Since then, Bitcoin has gained incredible, almost unbelievable value. Twelve years later, Bitcoin’s all-time high (as of publication) was at 1BTC = $58,332.36 (February 2021). If Pi ever does amount to something, it will obviously take a long, long time.

A long wait… and then a rocket to the moon

So why should I bother if it’s worth nothing?

That’s probably the same perspective of people who heard about Bitcoin when it was launched. Back then, the concept of cryptocurrency was only in the minds of cryptographers and high-level mathematicians. For the ordinary person, devoting his/her computer’s resources and electricity to a ‘coin’ that’s worth nothing sounded insane.

I bet those people would trade anything to go back in time and change their minds about Bitcoin.

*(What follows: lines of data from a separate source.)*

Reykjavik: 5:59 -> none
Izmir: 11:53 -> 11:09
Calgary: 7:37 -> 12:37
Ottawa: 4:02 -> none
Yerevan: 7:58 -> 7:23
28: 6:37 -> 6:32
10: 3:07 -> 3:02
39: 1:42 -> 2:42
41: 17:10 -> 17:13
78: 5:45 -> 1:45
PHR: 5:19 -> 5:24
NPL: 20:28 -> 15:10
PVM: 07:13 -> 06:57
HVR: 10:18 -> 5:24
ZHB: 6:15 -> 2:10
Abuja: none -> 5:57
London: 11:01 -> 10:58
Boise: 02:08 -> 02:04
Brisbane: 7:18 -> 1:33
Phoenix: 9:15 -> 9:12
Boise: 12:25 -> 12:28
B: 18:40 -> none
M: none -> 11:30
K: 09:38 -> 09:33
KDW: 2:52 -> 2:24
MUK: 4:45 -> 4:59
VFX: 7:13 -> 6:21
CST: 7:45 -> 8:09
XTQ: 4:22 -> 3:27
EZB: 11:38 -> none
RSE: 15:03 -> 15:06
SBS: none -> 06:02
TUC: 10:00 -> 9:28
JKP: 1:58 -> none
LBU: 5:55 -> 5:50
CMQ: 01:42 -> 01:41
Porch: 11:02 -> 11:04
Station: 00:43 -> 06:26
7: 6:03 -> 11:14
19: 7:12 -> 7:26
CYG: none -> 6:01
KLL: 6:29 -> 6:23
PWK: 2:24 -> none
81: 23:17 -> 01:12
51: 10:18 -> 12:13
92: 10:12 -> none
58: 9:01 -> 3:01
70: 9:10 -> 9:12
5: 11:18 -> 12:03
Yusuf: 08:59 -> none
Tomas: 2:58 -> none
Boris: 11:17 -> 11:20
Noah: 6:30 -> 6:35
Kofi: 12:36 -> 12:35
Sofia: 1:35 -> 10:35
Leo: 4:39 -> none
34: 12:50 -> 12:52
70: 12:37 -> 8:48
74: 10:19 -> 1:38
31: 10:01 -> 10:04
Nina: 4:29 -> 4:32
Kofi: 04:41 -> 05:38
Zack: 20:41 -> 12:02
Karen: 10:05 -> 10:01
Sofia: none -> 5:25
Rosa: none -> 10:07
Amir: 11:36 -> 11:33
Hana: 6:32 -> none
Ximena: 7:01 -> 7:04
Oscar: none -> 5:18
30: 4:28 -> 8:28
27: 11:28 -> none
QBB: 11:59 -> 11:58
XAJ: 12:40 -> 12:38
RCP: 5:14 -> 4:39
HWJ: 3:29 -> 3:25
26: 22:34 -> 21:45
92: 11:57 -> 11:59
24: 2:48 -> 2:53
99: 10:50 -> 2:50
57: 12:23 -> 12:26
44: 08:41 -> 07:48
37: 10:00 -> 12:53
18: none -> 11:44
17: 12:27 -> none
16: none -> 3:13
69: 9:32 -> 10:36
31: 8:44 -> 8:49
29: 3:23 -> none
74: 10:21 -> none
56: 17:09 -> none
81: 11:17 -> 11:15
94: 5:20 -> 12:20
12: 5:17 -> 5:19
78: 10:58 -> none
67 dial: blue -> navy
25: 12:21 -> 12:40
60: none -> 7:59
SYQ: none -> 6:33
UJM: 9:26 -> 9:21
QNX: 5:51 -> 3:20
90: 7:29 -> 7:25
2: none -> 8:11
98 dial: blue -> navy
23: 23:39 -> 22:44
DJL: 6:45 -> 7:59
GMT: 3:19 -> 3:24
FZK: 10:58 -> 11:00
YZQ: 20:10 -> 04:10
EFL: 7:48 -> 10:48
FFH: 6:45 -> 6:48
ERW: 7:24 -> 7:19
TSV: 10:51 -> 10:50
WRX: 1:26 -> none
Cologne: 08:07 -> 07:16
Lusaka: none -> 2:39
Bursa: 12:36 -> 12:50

No one really knows if Pi will ever have worth like Bitcoin. Maybe it will remain value-less. Maybe it will never be relevant. Maybe (as some critics humorously ponder) it’s not even real, just a social experiment – a test to find out how long people would support something when there are no concrete promises to hold on to. Pi may be the first smartphone-centric cryptocurrency initiative out there, but that doesn’t guarantee that it will succeed.

The opposite of that, of course, is the possibility that eventually, something worthwhile will come out of Pi.

Considering Pi’s strengths (use of already-existing, titanic global network, ease of use, no financial investment requirement), the rational course of action skews on trying it out. If it doesn’t work out, the only thing users are likely to lose are the second or two every day it takes to use the app. We dump far more of our time on TikTok or Facebook. If it actually works and becomes valuable, then users can be in on an amazing payoff.

Is Pi the only one of its kind?

Not at all. After the Pi Network’s remarkable growth (10 million Pi users as of December 2020, according to the developers), several clones have started popping up. There’s the Bee Network, Phoneum, Timestope, Spotter, Midoin, Reflex, Cowcow, and Initiative Q.

A note of caution: apart from copying the concept of the Pi Network, some of these apps are less transparent, may require you to watch ads, have a vague white paper, and enjoy a smaller user base. Just do your due diligence before you jump into one.

To Pi or not to Pi?

That’s a question only you can answer. Maybe opening an app and tapping an icon every day is too much to ask from you. Maybe staying with it for a decade and faithfully contributing to the community will still end you up with nothing. Or maybe it’s a chance to be a part of something remarkable – like the Bitcoin pioneers.

No one can tell. No one has a working crystal ball. No one really knows what will happen.

Only you can decide whether you’d want a slice of Pi.